たくさん怒られたけれど、同時にたくさんのことを教わった。
今ふと思い出すのは「忙しくなってきた時に忙しそうに振る舞わないために、いつも淡々とやるべきことをやっていなさい」というとてもシンプルな言葉だ。
わたしは忙しくなるとだいたいテンパっていたので、きっと何度も言われていたのだと思う。
混んでいたって混んでいなくたって、お客さんが一人だろうと満席だろうと関係なく、いつもやっていることを大事にすること。きちんとやる。
その上で、その時々に変則的に発生するあらゆるものの優先順位を見極めてフレキシブルに対応していく。そうすれば忙しい時に忙しくならないんだよ。そんなことだったと思う。
あの頃は、うーん、頭では理解できるけど実際は・・という状態だったけれど、今は生活をする中でなんとなく腑に落ちてきた。
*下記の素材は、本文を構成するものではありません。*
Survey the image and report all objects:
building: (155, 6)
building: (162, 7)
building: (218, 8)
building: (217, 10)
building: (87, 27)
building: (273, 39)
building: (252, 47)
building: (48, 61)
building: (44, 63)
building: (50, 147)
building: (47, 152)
リボンズッキーニとジャガイモのお味噌汁が出来上がり。あとは餃子を焼いて・・と思ったら、寝室で大きい人と小さい人の寝息が聞こえる。
あらら。と思って、おかずをもう一品作ることにした。
茄子の揚げ浸し。今日はひたすらひたすらうすく切りたい気分で、野菜を薄く切ろうとすると、先ほどまで台風前の海のようだった心が、自然と静けさを取り戻す。
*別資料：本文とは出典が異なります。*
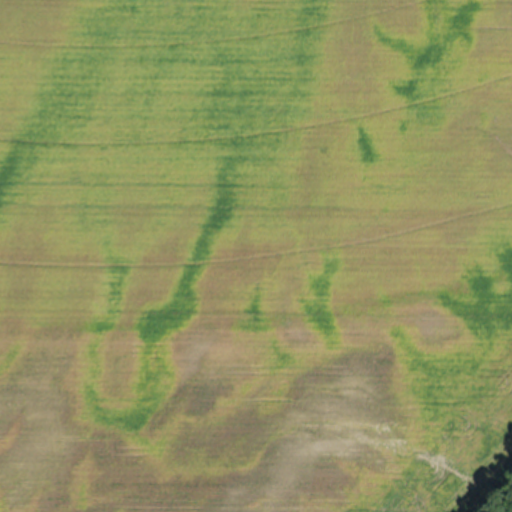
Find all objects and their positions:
crop: (255, 255)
素揚げした茄子を南蛮酢と三倍酢につけて、上から茗荷をねぎ(昨日の夕飯のあまり)、七味ををぱらり。そしてごま油をひとたらし。
ダイニングテーブルに持っていくと、良い香りが広がった。
さすがに起きるでしょう。
そう思って寝室をのぞくが、先ほどよりさらに深い眠りに落ちている二人。
「起きたら餃子を焼いて食べてね。おかずとお味噌汁はあります」
と大きい人にメッセージをして、ノートとペンをカバンにつめて、出かけたある日曜日の午後。